Slechts enkele Franschen, die Lodewijk XVI, volgens een overeenkomst welke in 1787 te Versailles gesloten was, naar den keizer van Anam gezonden had, bleven in dienst van Gia Long, dien zij op den troon gezet hadden, en in dien van zijn zoon, welke hen in 1825 weder naar hun vaderland terug zond; anderen, die zonder landsbetrekking in Birma verblijf hielden, deden al het mogelijke, opdat de Fransche invloed aldaar niet verloren ging. Toen de Franschen zich in 1856 opnieuw
| |
| |
in Achter-Indië vertoonden, kende men hen daar nog slechts van naam en door den roem van Napoleon I.

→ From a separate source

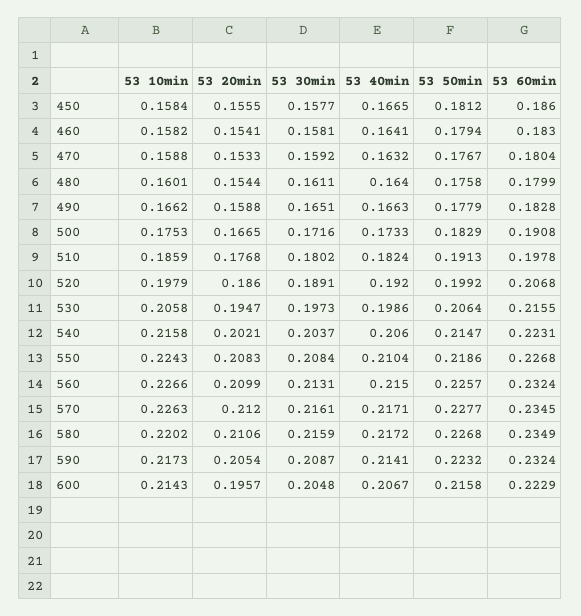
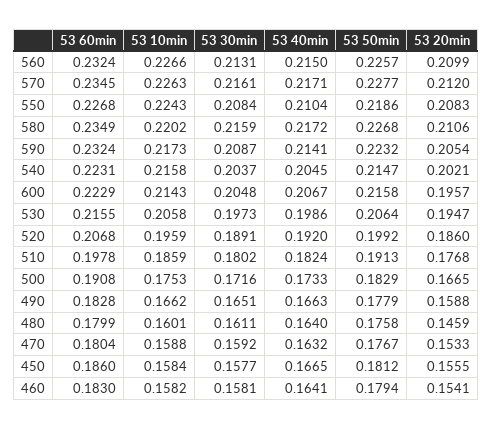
53 20min, 480: 0.1544 -> 0.1459
53 10min, 520: 0.1979 -> 0.1959
53 40min, 540: 0.206 -> 0.2045

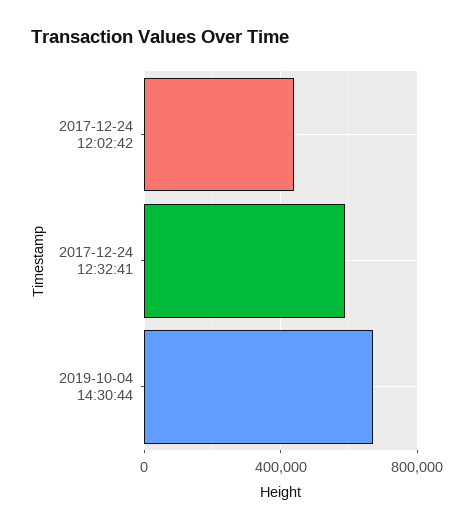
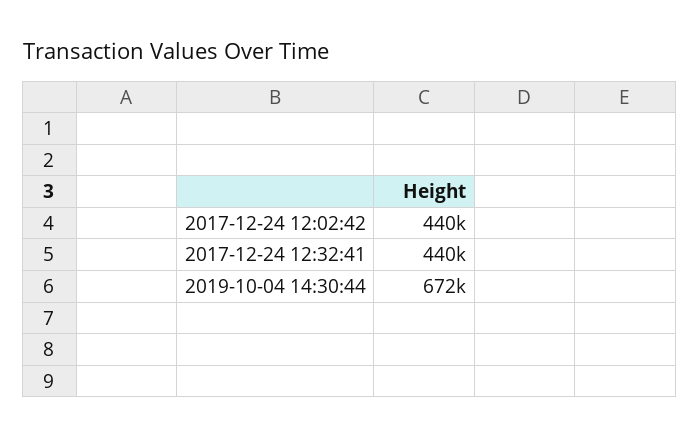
2017-12-24 12:32:41: 600000 -> 440000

Gedurende die jarenlange werkeloosheid van Frankrijk op koloniaal gebied, stichtte Engeland eene nederzetting te Rangoon, koos nu eens partij voor den koning der Peguanen, dan voor dien der Birmanen, die beiden om dat koninkrijk vochten, en zond ten slotte aan den laatste, die als overwinnaar uit het strijdperk kwam, twee gezantschappen, in 1795 onder majoor Symes en in 1796 onder kapitein Cox. Albion liet, zonder er veel notitie van te nemen, zijn gezant allerlei krenkingen van de zijde van den Indischen potentaat ondergaan, schoenen en kousen moest hij uittrekken, voor den vorst nederhurken, terwijl deze de onderhandelingen op de lange baan schoof. De grondslag werd echter gelegd tot de toekomstige macht in Birma. In 1798 werd het duidelijk, dat de nederzetting in Rangoon de wig van Engeland in Achter-Indië was, en dat de verovering van Beneden-Birma (of Pegu) het werk van de volgende eeuw zou zijn.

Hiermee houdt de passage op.